### To do
Every entry below should be reproduced exactly; no picture is to be included.

===============

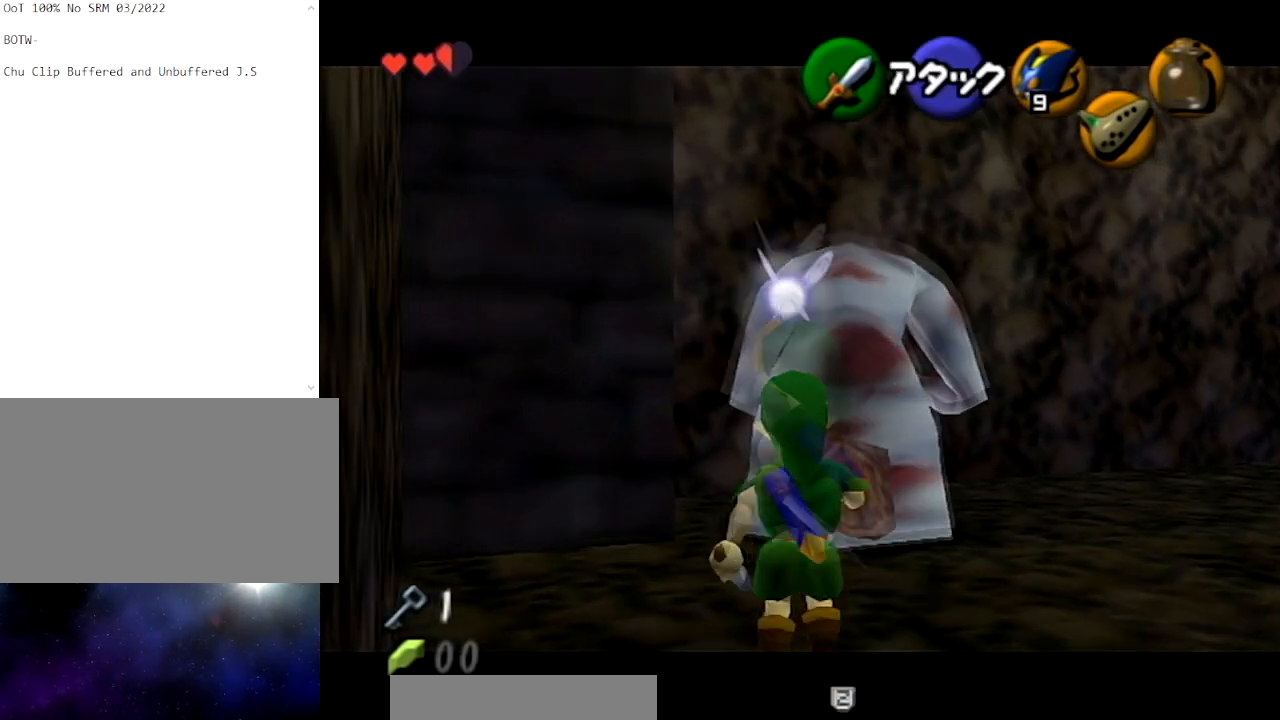
{"buttons": [], "left_stick": "center", "right_stick": "center", "events": [[167, "L1", "up"]]}
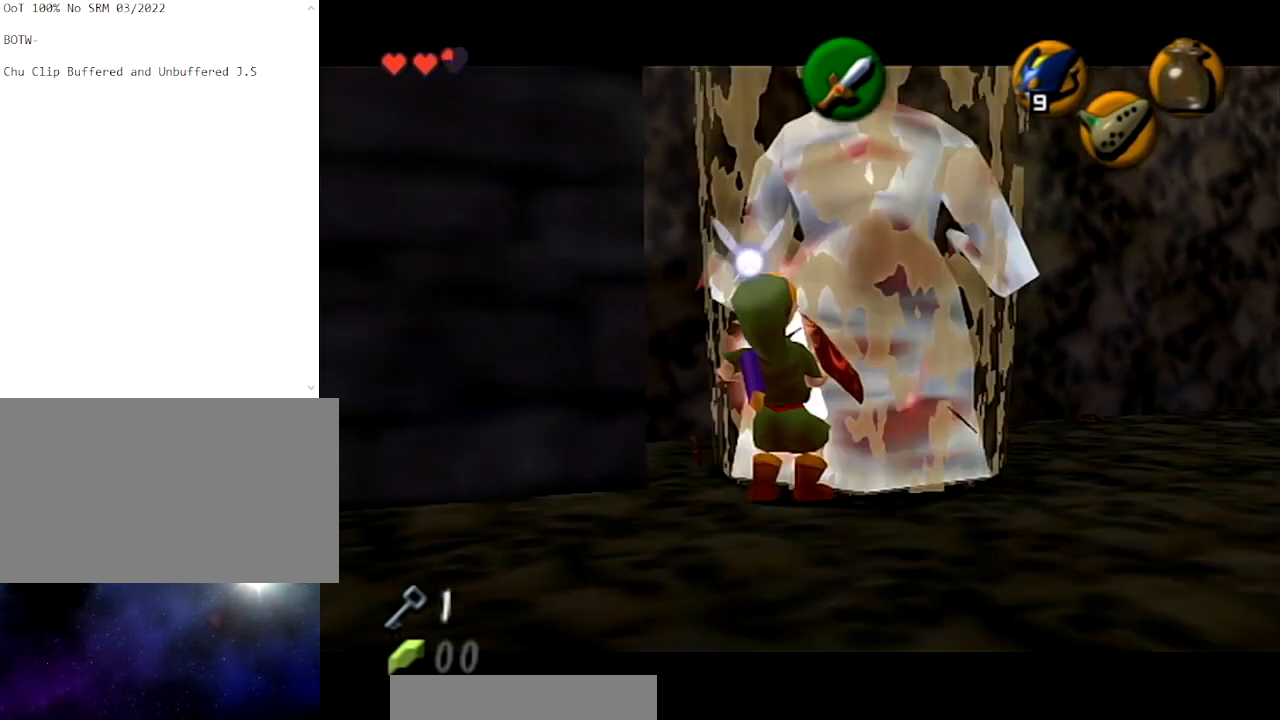
{"buttons": [], "left_stick": "center", "right_stick": "center", "events": []}
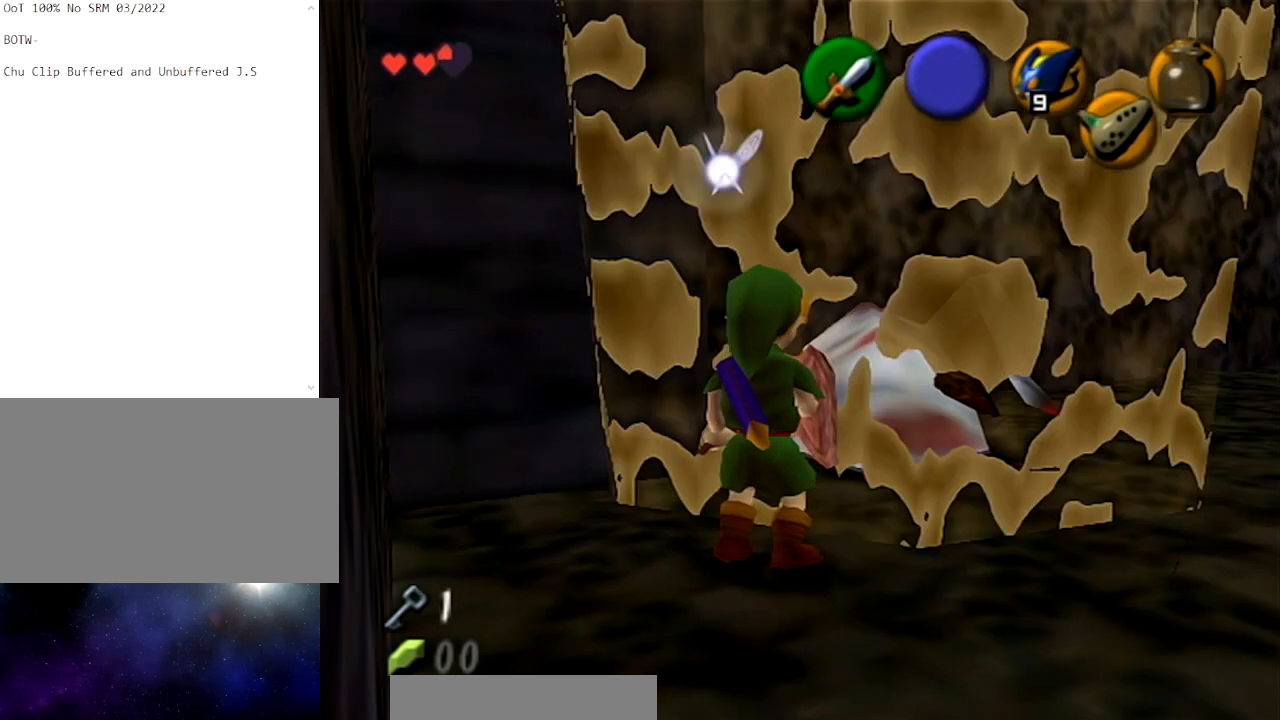
{"buttons": ["L1"], "left_stick": "center", "right_stick": "center", "events": [[400, "L1", "down"]]}
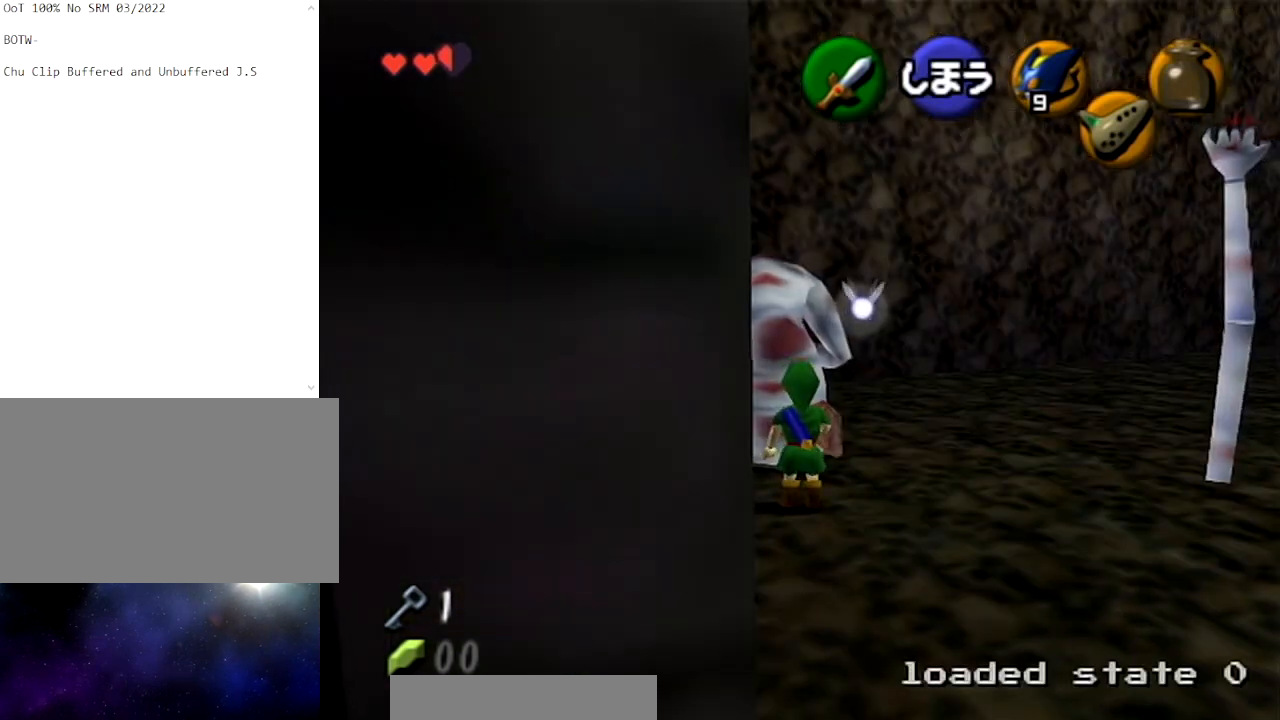
{"buttons": ["L1"], "left_stick": "left", "right_stick": "center", "events": [[67, "left_stick", "left"]]}
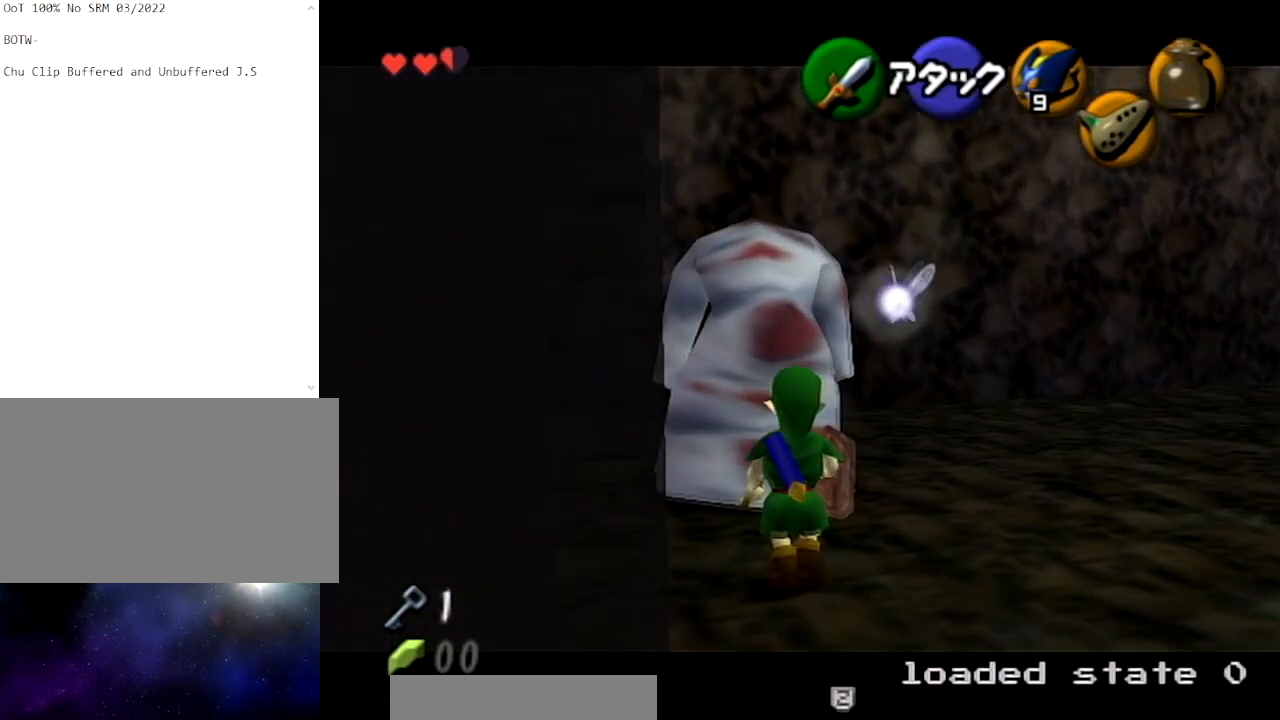
{"buttons": ["L1"], "left_stick": "center", "right_stick": "center", "events": [[267, "left_stick", "center"]]}
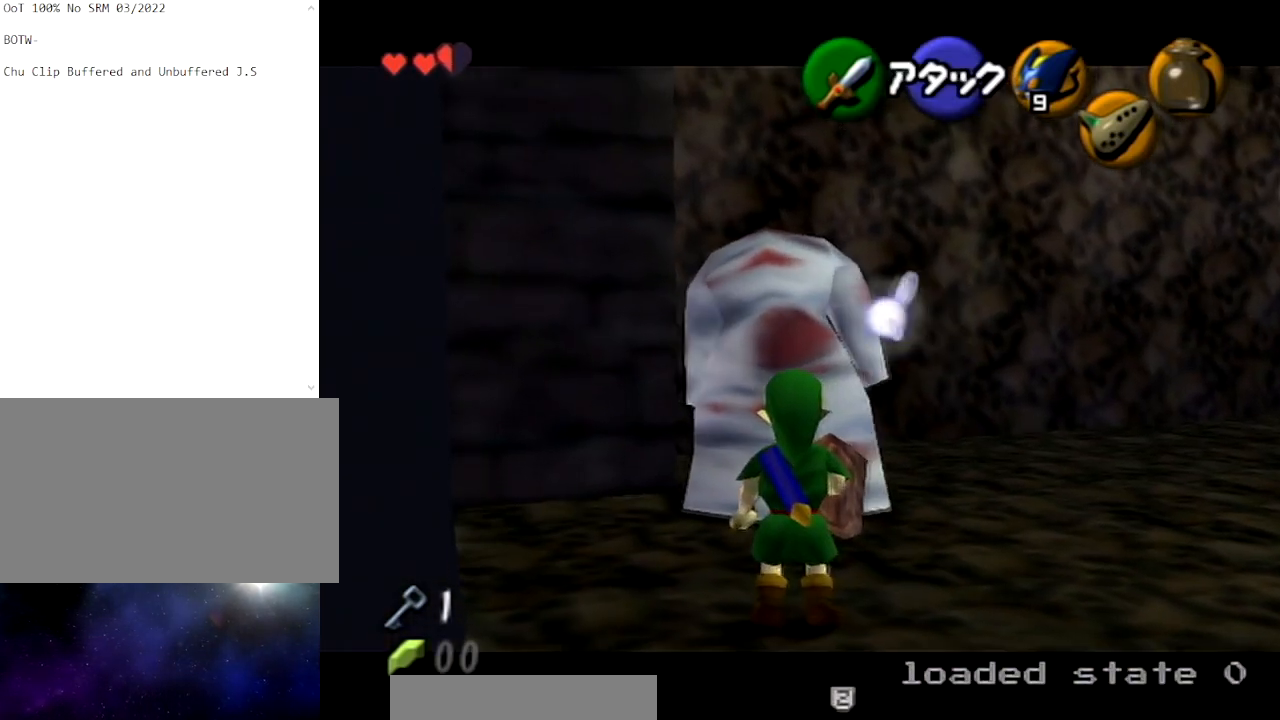
{"buttons": ["A", "L1"], "left_stick": "center", "right_stick": "center", "events": [[234, "left_stick", "up"], [401, "left_stick", "center"], [468, "A", "down"]]}
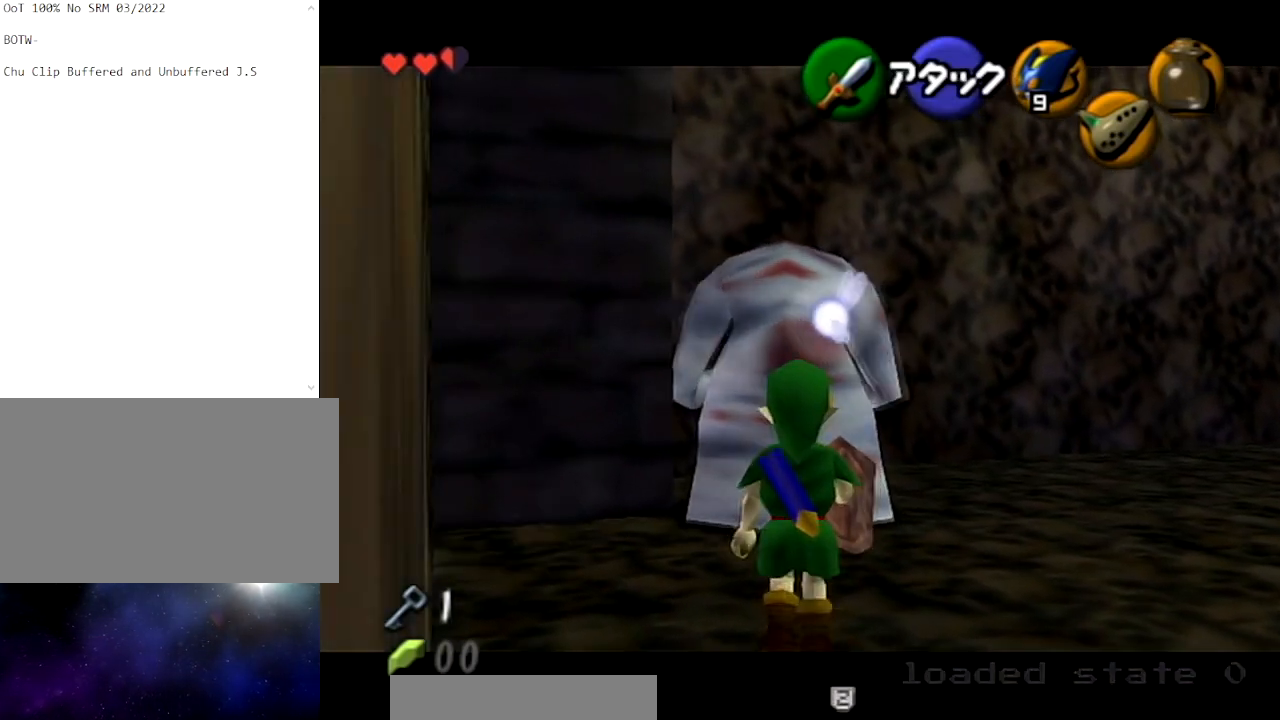
{"buttons": [], "left_stick": "center", "right_stick": "center", "events": [[167, "A", "up"], [267, "L1", "up"]]}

===============

### Task result
{"buttons": [], "left_stick": "center", "right_stick": "center", "events": [[167, "L1", "up"]]}
{"buttons": [], "left_stick": "center", "right_stick": "center", "events": []}
{"buttons": ["L1"], "left_stick": "center", "right_stick": "center", "events": [[400, "L1", "down"]]}
{"buttons": ["L1"], "left_stick": "left", "right_stick": "center", "events": [[67, "left_stick", "left"]]}
{"buttons": ["L1"], "left_stick": "center", "right_stick": "center", "events": [[267, "left_stick", "center"]]}
{"buttons": ["A", "L1"], "left_stick": "center", "right_stick": "center", "events": [[234, "left_stick", "up"], [401, "left_stick", "center"], [468, "A", "down"]]}
{"buttons": [], "left_stick": "center", "right_stick": "center", "events": [[167, "A", "up"], [267, "L1", "up"]]}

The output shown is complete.